• _Problem description_
Please rename "Capri" to "Amalfi" everywhere in the data below, and return every line with nothing else changed.

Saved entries
—————

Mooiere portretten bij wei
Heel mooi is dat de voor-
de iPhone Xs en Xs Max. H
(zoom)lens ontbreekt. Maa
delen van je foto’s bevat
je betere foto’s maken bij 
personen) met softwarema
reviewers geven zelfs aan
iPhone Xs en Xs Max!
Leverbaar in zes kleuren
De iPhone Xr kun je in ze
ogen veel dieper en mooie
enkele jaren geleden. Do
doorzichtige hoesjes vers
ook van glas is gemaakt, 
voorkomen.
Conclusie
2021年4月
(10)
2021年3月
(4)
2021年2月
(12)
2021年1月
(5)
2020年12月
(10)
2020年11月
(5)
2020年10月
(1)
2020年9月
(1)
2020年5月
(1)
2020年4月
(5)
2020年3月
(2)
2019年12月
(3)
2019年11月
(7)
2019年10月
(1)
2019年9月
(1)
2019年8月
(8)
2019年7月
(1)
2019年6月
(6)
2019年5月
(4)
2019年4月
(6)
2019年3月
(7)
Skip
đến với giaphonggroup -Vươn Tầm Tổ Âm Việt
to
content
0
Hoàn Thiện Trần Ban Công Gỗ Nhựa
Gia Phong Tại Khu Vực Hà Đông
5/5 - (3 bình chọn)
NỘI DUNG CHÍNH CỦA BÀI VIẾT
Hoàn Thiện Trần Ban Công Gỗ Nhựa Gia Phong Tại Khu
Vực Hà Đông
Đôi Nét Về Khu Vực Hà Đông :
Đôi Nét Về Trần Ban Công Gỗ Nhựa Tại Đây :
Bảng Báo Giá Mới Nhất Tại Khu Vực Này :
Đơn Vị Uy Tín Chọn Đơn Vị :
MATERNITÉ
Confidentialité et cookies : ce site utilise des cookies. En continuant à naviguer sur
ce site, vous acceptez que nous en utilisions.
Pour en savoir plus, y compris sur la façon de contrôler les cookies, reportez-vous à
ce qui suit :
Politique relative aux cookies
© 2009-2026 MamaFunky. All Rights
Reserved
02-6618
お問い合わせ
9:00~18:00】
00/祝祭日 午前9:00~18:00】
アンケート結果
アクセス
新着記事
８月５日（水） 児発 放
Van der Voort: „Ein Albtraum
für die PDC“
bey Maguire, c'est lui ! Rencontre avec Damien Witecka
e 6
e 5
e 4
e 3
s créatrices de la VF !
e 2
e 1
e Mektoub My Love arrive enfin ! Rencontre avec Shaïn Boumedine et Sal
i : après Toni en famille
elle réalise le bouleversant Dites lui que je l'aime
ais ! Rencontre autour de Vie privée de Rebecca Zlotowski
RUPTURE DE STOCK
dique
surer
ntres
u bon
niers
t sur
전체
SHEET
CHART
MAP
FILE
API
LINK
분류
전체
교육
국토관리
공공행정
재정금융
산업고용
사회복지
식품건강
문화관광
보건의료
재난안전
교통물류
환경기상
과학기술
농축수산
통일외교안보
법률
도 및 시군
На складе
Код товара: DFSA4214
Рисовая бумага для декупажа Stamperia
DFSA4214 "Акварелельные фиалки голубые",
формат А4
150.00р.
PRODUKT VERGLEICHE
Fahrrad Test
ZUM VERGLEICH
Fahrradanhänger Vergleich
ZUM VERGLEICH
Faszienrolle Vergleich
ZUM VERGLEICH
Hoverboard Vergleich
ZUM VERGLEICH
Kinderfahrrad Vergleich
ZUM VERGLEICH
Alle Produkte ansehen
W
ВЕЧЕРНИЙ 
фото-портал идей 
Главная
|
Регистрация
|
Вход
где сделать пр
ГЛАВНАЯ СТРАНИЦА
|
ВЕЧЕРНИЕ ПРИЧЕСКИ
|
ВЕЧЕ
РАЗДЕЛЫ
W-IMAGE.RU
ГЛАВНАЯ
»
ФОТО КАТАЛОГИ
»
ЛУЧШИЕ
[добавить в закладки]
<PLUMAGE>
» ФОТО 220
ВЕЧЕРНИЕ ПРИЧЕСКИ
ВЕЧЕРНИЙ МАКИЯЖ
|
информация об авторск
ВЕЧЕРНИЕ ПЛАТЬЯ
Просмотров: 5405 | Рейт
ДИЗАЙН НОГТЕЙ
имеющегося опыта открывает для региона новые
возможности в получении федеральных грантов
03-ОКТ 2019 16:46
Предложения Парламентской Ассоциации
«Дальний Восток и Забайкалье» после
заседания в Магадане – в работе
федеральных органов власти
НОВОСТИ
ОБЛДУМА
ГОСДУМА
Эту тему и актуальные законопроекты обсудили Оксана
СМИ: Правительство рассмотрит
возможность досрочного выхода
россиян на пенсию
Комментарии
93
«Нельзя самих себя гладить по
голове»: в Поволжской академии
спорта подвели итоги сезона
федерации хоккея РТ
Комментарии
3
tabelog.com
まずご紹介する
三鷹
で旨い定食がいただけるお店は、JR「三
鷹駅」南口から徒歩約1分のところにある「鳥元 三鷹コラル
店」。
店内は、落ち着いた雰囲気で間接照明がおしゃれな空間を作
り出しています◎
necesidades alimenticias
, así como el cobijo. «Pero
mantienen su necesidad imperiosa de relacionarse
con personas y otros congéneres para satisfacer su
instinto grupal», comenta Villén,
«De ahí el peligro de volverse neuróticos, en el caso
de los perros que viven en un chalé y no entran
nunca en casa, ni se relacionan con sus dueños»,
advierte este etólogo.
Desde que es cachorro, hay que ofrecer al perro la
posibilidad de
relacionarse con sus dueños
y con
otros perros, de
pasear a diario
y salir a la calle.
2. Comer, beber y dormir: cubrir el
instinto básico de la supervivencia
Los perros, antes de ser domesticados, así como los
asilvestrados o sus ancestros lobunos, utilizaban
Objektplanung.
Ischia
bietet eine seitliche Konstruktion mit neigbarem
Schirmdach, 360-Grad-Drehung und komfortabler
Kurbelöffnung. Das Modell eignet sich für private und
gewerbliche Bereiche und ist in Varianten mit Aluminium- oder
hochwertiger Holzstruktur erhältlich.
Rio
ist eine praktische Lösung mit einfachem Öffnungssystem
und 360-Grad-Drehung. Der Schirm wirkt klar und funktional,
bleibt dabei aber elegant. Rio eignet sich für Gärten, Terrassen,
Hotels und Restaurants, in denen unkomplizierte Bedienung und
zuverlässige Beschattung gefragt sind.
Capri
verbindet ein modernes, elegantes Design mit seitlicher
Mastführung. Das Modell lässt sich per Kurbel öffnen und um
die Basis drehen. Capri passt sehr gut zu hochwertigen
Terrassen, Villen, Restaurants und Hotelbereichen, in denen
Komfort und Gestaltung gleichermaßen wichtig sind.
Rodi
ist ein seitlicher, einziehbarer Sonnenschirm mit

—————

• _Exercise response_
Mooiere portretten bij wei
Heel mooi is dat de voor-
de iPhone Xs en Xs Max. H
(zoom)lens ontbreekt. Maa
delen van je foto’s bevat
je betere foto’s maken bij 
personen) met softwarema
reviewers geven zelfs aan
iPhone Xs en Xs Max!
Leverbaar in zes kleuren
De iPhone Xr kun je in ze
ogen veel dieper en mooie
enkele jaren geleden. Do
doorzichtige hoesjes vers
ook van glas is gemaakt, 
voorkomen.
Conclusie
2021年4月
(10)
2021年3月
(4)
2021年2月
(12)
2021年1月
(5)
2020年12月
(10)
2020年11月
(5)
2020年10月
(1)
2020年9月
(1)
2020年5月
(1)
2020年4月
(5)
2020年3月
(2)
2019年12月
(3)
2019年11月
(7)
2019年10月
(1)
2019年9月
(1)
2019年8月
(8)
2019年7月
(1)
2019年6月
(6)
2019年5月
(4)
2019年4月
(6)
2019年3月
(7)
Skip
đến với giaphonggroup -Vươn Tầm Tổ Âm Việt
to
content
0
Hoàn Thiện Trần Ban Công Gỗ Nhựa
Gia Phong Tại Khu Vực Hà Đông
5/5 - (3 bình chọn)
NỘI DUNG CHÍNH CỦA BÀI VIẾT
Hoàn Thiện Trần Ban Công Gỗ Nhựa Gia Phong Tại Khu
Vực Hà Đông
Đôi Nét Về Khu Vực Hà Đông :
Đôi Nét Về Trần Ban Công Gỗ Nhựa Tại Đây :
Bảng Báo Giá Mới Nhất Tại Khu Vực Này :
Đơn Vị Uy Tín Chọn Đơn Vị :
MATERNITÉ
Confidentialité et cookies : ce site utilise des cookies. En continuant à naviguer sur
ce site, vous acceptez que nous en utilisions.
Pour en savoir plus, y compris sur la façon de contrôler les cookies, reportez-vous à
ce qui suit :
Politique relative aux cookies
© 2009-2026 MamaFunky. All Rights
Reserved
02-6618
お問い合わせ
9:00~18:00】
00/祝祭日 午前9:00~18:00】
アンケート結果
アクセス
新着記事
８月５日（水） 児発 放
Van der Voort: „Ein Albtraum
für die PDC“
bey Maguire, c'est lui ! Rencontre avec Damien Witecka
e 6
e 5
e 4
e 3
s créatrices de la VF !
e 2
e 1
e Mektoub My Love arrive enfin ! Rencontre avec Shaïn Boumedine et Sal
i : après Toni en famille
elle réalise le bouleversant Dites lui que je l'aime
ais ! Rencontre autour de Vie privée de Rebecca Zlotowski
RUPTURE DE STOCK
dique
surer
ntres
u bon
niers
t sur
전체
SHEET
CHART
MAP
FILE
API
LINK
분류
전체
교육
국토관리
공공행정
재정금융
산업고용
사회복지
식품건강
문화관광
보건의료
재난안전
교통물류
환경기상
과학기술
농축수산
통일외교안보
법률
도 및 시군
На складе
Код товара: DFSA4214
Рисовая бумага для декупажа Stamperia
DFSA4214 "Акварелельные фиалки голубые",
формат А4
150.00р.
PRODUKT VERGLEICHE
Fahrrad Test
ZUM VERGLEICH
Fahrradanhänger Vergleich
ZUM VERGLEICH
Faszienrolle Vergleich
ZUM VERGLEICH
Hoverboard Vergleich
ZUM VERGLEICH
Kinderfahrrad Vergleich
ZUM VERGLEICH
Alle Produkte ansehen
W
ВЕЧЕРНИЙ 
фото-портал идей 
Главная
|
Регистрация
|
Вход
где сделать пр
ГЛАВНАЯ СТРАНИЦА
|
ВЕЧЕРНИЕ ПРИЧЕСКИ
|
ВЕЧЕ
РАЗДЕЛЫ
W-IMAGE.RU
ГЛАВНАЯ
»
ФОТО КАТАЛОГИ
»
ЛУЧШИЕ
[добавить в закладки]
<PLUMAGE>
» ФОТО 220
ВЕЧЕРНИЕ ПРИЧЕСКИ
ВЕЧЕРНИЙ МАКИЯЖ
|
информация об авторск
ВЕЧЕРНИЕ ПЛАТЬЯ
Просмотров: 5405 | Рейт
ДИЗАЙН НОГТЕЙ
имеющегося опыта открывает для региона новые
возможности в получении федеральных грантов
03-ОКТ 2019 16:46
Предложения Парламентской Ассоциации
«Дальний Восток и Забайкалье» после
заседания в Магадане – в работе
федеральных органов власти
НОВОСТИ
ОБЛДУМА
ГОСДУМА
Эту тему и актуальные законопроекты обсудили Оксана
СМИ: Правительство рассмотрит
возможность досрочного выхода
россиян на пенсию
Комментарии
93
«Нельзя самих себя гладить по
голове»: в Поволжской академии
спорта подвели итоги сезона
федерации хоккея РТ
Комментарии
3
tabelog.com
まずご紹介する
三鷹
で旨い定食がいただけるお店は、JR「三
鷹駅」南口から徒歩約1分のところにある「鳥元 三鷹コラル
店」。
店内は、落ち着いた雰囲気で間接照明がおしゃれな空間を作
り出しています◎
necesidades alimenticias
, así como el cobijo. «Pero
mantienen su necesidad imperiosa de relacionarse
con personas y otros congéneres para satisfacer su
instinto grupal», comenta Villén,
«De ahí el peligro de volverse neuróticos, en el caso
de los perros que viven en un chalé y no entran
nunca en casa, ni se relacionan con sus dueños»,
advierte este etólogo.
Desde que es cachorro, hay que ofrecer al perro la
posibilidad de
relacionarse con sus dueños
y con
otros perros, de
pasear a diario
y salir a la calle.
2. Comer, beber y dormir: cubrir el
instinto básico de la supervivencia
Los perros, antes de ser domesticados, así como los
asilvestrados o sus ancestros lobunos, utilizaban
Objektplanung.
Ischia
bietet eine seitliche Konstruktion mit neigbarem
Schirmdach, 360-Grad-Drehung und komfortabler
Kurbelöffnung. Das Modell eignet sich für private und
gewerbliche Bereiche und ist in Varianten mit Aluminium- oder
hochwertiger Holzstruktur erhältlich.
Rio
ist eine praktische Lösung mit einfachem Öffnungssystem
und 360-Grad-Drehung. Der Schirm wirkt klar und funktional,
bleibt dabei aber elegant. Rio eignet sich für Gärten, Terrassen,
Hotels und Restaurants, in denen unkomplizierte Bedienung und
zuverlässige Beschattung gefragt sind.
Amalfi
verbindet ein modernes, elegantes Design mit seitlicher
Mastführung. Das Modell lässt sich per Kurbel öffnen und um
die Basis drehen. Amalfi passt sehr gut zu hochwertigen
Terrassen, Villen, Restaurants und Hotelbereichen, in denen
Komfort und Gestaltung gleichermaßen wichtig sind.
Rodi
ist ein seitlicher, einziehbarer Sonnenschirm mit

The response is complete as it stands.